ACTIVITY LIST ▸
1. In the book review, who hires Marlowe to investigate a small blackmail problem?
2. Reproduce the passage of the book review starting with "The Big Sleep by" and going on through "out for ourselves.".

Segment Start: READING TEXT

The Big Sleep by Raymond Chandler, 1939

Chandler is one of my favourite writers – top 5 at least, and pretty much everything he published is consistently readable. As such I don’t really have a favourite novel of his but if forced to choose it would probably be “The Big Sleep”. This is Chandler at his sublime best. Philip Marlowe, his iconic hard boiled detective, a loner, is the quintessential private eye, the model on which so many detectives down the ages have been based upon. We see the action through his detached, sardonic perspective, although even then many things we are left to work out for ourselves.

The principal attraction of these novels – “The Lady in the Lake”, “Farewell my Lovely”, “The Long Goodbye”, “The Little Sister” – all classics – is not the plotting, tight though this is, but the prose – Chandler had an ability to craft a phrase like few others. Take this opening from “The Big Sleep” for example, probably one of the best ever written:

“It was about eleven o’clock in the morning, mid October, with the sun not shining and a look of hard wet rain in the clearness of the foothills. I was wearing my powder-blue suit, with dark blue shirt, tie and display handkerchief, black brogues, black wool socks with dark little clocks on them. I was neat, clean, shaved and sober, and I didn’t care who knew it. I was everything the well-dressed private detective ought to be. I was calling on four million dollars.”
Doesn’t that make you want to stop and go and read the book itself? Go on, I won’t be offended. The dark little clocks are a great touch.

The plot is extremely complex, not that it matters. Marlowe is employed by the ailing General Sternwood to investigate a small blackmail problem. In doing so Marlowe gets involved with pornographic book lending (which in today’s world is almost cute), gambling, boot-legging, gangsters, and several murders. The story flies along at such pace that you don’t actually spot the join – the book was originally two shorter stories, welded together to make the novel. This is done with such craftsmanship that you don’t notice unless you are looking for it – and even then it doesn’t matter a jot. (End of chapter 19 if you are interested – everything is tied up neatly at that point with only the missing persons investigation, which Marlowe isn’t really supposed to be conducting, outstanding).

If you haven’t read Chandler before you are in for a treat. This is as good a place to start as any – it’s his first Marlowe novel. In Philip Marlowe we have one of the great literary characters – as well realised and fully rounded as any I can think of. Some Christians exhort people to ask “What would Jesus would do?”. With all possible respect to these individuals, I often wonder whether “What would Marlowe do?” would offer better advice. That won’t mean too much if you haven’t read the books, so you know what to do now, don’t you?

Segment End: READING TEXT
Segment Start: INFORMATION SUPPLIED

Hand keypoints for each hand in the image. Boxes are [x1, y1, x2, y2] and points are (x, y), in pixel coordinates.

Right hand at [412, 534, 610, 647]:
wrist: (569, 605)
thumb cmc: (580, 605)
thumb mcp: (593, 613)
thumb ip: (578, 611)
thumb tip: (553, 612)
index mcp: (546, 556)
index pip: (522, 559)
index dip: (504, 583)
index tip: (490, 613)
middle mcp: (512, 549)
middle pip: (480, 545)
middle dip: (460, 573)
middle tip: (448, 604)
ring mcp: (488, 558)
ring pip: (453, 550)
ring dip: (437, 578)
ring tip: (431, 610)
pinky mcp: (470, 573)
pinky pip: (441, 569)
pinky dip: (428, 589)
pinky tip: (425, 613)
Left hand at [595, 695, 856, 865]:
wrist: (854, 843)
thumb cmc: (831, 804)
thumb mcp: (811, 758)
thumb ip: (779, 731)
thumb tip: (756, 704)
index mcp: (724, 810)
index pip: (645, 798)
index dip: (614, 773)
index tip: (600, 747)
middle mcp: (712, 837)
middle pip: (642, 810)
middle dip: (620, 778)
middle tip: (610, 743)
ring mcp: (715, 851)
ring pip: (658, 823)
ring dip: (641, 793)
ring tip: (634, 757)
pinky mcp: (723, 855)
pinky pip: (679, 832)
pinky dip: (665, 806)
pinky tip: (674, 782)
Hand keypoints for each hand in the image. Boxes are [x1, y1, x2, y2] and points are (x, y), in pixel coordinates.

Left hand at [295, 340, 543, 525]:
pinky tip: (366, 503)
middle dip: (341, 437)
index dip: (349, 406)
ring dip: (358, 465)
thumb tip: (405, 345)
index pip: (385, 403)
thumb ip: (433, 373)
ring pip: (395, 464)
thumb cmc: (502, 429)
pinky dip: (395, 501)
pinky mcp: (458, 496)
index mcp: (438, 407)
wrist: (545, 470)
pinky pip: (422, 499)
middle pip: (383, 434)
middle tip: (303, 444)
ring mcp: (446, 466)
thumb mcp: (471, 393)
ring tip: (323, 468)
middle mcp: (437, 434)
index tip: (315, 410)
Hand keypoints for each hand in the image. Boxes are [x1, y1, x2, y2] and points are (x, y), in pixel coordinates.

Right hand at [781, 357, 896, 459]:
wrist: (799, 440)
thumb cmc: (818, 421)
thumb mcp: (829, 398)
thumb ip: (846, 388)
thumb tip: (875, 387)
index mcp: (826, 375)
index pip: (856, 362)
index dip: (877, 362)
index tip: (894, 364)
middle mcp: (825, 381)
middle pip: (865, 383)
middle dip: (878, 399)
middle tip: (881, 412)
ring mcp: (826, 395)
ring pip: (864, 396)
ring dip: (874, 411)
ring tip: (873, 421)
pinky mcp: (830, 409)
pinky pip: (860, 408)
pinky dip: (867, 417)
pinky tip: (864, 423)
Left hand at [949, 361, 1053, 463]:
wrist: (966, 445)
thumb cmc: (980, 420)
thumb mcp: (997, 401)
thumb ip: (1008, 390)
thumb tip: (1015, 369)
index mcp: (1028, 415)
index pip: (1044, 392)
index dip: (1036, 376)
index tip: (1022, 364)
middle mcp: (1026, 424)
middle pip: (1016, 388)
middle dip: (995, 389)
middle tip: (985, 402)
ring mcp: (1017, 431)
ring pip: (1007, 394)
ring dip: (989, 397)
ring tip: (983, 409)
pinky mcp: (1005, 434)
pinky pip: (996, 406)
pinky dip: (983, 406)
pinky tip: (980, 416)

Segment End: INFORMATION SUPPLIED
Segment Start: INFORMATION SUPPLIED

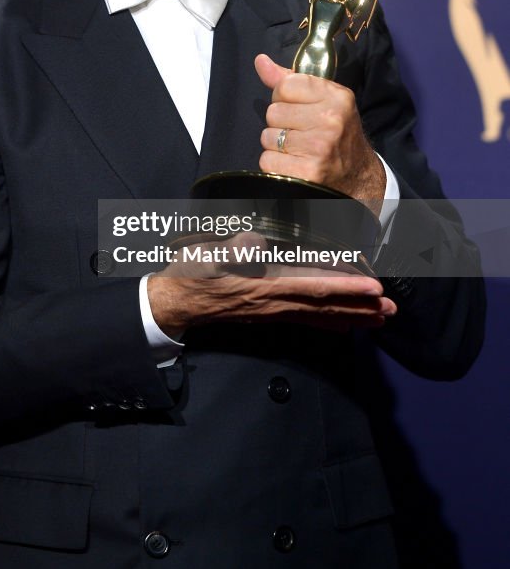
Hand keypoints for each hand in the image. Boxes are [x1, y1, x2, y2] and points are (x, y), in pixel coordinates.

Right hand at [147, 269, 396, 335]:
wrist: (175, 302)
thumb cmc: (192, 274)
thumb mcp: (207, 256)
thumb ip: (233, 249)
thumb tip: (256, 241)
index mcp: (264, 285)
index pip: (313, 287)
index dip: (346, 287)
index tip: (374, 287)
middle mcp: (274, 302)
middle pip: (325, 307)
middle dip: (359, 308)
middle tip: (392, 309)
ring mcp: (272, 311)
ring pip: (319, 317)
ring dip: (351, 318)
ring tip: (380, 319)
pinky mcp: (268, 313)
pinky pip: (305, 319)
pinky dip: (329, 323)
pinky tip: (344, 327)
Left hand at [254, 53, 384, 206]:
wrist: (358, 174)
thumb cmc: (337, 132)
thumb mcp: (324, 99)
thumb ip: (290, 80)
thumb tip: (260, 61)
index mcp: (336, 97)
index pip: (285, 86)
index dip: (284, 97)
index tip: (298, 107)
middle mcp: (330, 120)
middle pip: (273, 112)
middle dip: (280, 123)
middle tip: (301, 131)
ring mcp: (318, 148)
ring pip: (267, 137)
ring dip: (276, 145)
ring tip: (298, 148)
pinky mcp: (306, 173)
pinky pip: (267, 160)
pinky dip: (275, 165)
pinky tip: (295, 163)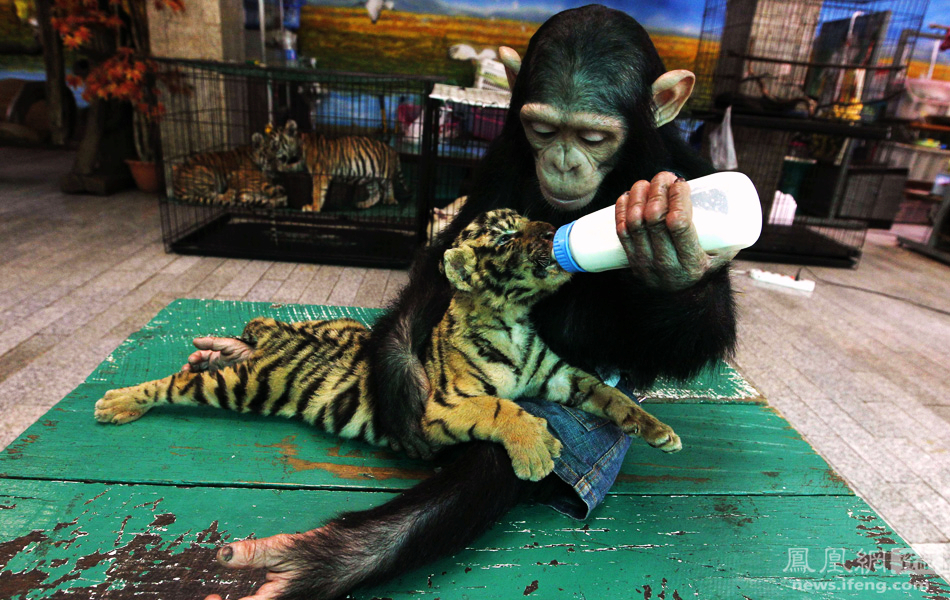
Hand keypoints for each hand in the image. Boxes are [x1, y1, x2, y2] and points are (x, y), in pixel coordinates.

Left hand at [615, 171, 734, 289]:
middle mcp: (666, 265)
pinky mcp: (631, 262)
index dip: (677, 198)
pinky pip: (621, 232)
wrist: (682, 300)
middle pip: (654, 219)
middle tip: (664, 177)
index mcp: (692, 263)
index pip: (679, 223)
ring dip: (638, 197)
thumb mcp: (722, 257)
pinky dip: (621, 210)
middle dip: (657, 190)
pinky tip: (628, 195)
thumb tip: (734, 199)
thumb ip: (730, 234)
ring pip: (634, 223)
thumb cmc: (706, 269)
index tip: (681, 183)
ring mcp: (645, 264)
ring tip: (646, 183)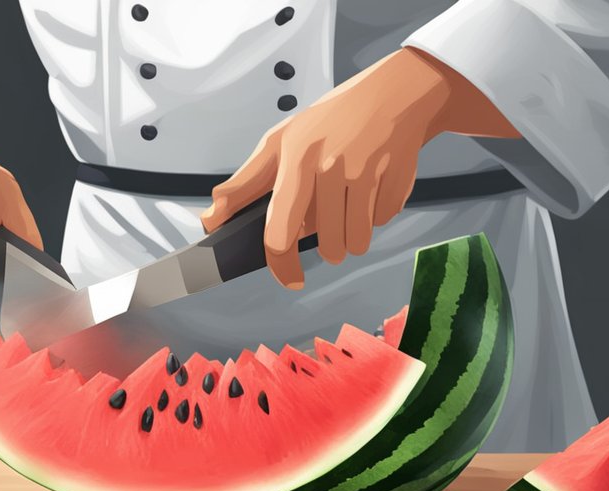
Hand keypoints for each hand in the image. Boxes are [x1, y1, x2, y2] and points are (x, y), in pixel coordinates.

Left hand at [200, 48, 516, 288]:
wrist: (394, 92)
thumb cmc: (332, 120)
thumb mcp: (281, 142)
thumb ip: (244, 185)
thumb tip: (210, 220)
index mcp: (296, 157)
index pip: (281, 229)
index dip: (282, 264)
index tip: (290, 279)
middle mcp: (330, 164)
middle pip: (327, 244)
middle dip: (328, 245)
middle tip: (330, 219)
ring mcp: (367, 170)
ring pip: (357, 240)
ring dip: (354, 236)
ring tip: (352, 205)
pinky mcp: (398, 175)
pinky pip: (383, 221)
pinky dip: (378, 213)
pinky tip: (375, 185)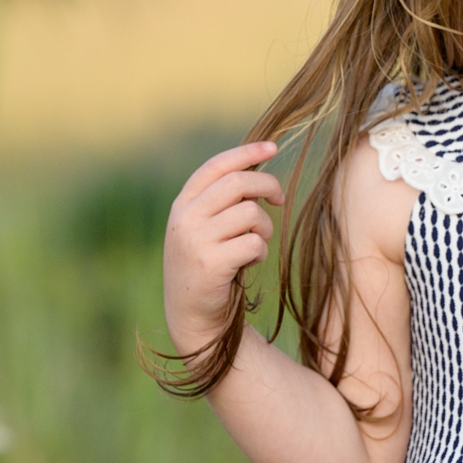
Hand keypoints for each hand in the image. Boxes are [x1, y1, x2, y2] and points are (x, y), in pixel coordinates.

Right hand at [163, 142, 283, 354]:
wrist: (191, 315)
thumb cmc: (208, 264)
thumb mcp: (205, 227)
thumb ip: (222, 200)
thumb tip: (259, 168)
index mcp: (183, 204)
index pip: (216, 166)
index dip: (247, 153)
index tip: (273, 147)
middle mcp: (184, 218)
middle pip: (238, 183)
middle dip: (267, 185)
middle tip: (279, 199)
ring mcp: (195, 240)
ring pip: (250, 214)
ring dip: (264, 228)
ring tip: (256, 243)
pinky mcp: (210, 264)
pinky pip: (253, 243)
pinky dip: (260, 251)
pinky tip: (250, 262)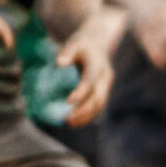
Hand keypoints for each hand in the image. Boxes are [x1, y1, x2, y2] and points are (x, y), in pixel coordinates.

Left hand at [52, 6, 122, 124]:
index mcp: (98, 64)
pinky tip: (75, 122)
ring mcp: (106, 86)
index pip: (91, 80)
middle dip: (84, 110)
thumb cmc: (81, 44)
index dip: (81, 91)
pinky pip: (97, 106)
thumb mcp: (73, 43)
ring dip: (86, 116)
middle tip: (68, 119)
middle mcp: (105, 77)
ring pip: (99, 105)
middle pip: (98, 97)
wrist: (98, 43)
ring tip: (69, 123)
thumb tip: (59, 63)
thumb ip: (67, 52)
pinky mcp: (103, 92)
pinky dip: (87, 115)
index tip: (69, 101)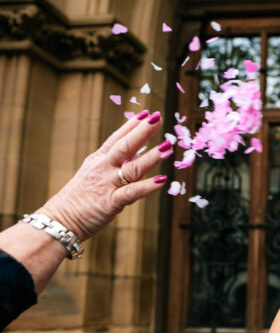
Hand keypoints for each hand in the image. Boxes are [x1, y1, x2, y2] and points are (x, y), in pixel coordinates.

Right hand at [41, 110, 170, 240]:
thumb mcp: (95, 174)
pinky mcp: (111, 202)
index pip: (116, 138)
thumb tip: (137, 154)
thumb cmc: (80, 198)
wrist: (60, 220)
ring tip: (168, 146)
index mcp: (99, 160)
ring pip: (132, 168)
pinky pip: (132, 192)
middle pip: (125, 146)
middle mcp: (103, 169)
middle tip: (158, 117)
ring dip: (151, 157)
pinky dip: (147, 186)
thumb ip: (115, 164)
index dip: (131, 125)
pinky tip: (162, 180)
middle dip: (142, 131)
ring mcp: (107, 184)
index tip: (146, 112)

Segment End: INFORMATION SUPPLIED
Segment Start: INFORMATION SUPPLIED

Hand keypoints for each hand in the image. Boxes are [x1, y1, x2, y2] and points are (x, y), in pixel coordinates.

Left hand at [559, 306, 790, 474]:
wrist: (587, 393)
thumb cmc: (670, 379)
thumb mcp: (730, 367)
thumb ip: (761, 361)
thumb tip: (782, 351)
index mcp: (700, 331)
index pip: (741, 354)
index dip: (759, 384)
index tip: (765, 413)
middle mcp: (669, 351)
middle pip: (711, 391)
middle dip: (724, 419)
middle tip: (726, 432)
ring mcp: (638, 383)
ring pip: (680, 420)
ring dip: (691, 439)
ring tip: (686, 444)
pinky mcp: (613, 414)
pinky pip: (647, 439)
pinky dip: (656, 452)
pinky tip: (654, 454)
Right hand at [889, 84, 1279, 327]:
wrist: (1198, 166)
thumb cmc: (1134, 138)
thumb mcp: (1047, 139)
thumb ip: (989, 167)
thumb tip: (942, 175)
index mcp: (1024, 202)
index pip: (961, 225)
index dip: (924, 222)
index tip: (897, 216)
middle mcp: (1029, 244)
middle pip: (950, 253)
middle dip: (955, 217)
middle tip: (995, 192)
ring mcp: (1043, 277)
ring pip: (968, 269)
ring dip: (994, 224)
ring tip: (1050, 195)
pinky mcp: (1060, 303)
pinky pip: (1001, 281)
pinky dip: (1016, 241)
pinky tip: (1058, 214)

Segment End: INFORMATION SUPPLIED

RESPONSES ▸
1. The ailing General Sternwood hires him.

2.
The Big Sleep by Raymond Chandler, 1939

Chandler is one of my favourite writers – top 5 at least, and pretty much everything he published is consistently readable. As such I don’t really have a favourite novel of his but if forced to choose it would probably be “The Big Sleep”. This is Chandler at his sublime best. Philip Marlowe, his iconic hard boiled detective, a loner, is the quintessential private eye, the model on which so many detectives down the ages have been based upon. We see the action through his detached, sardonic perspective, although even then many things we are left to work out for ourselves.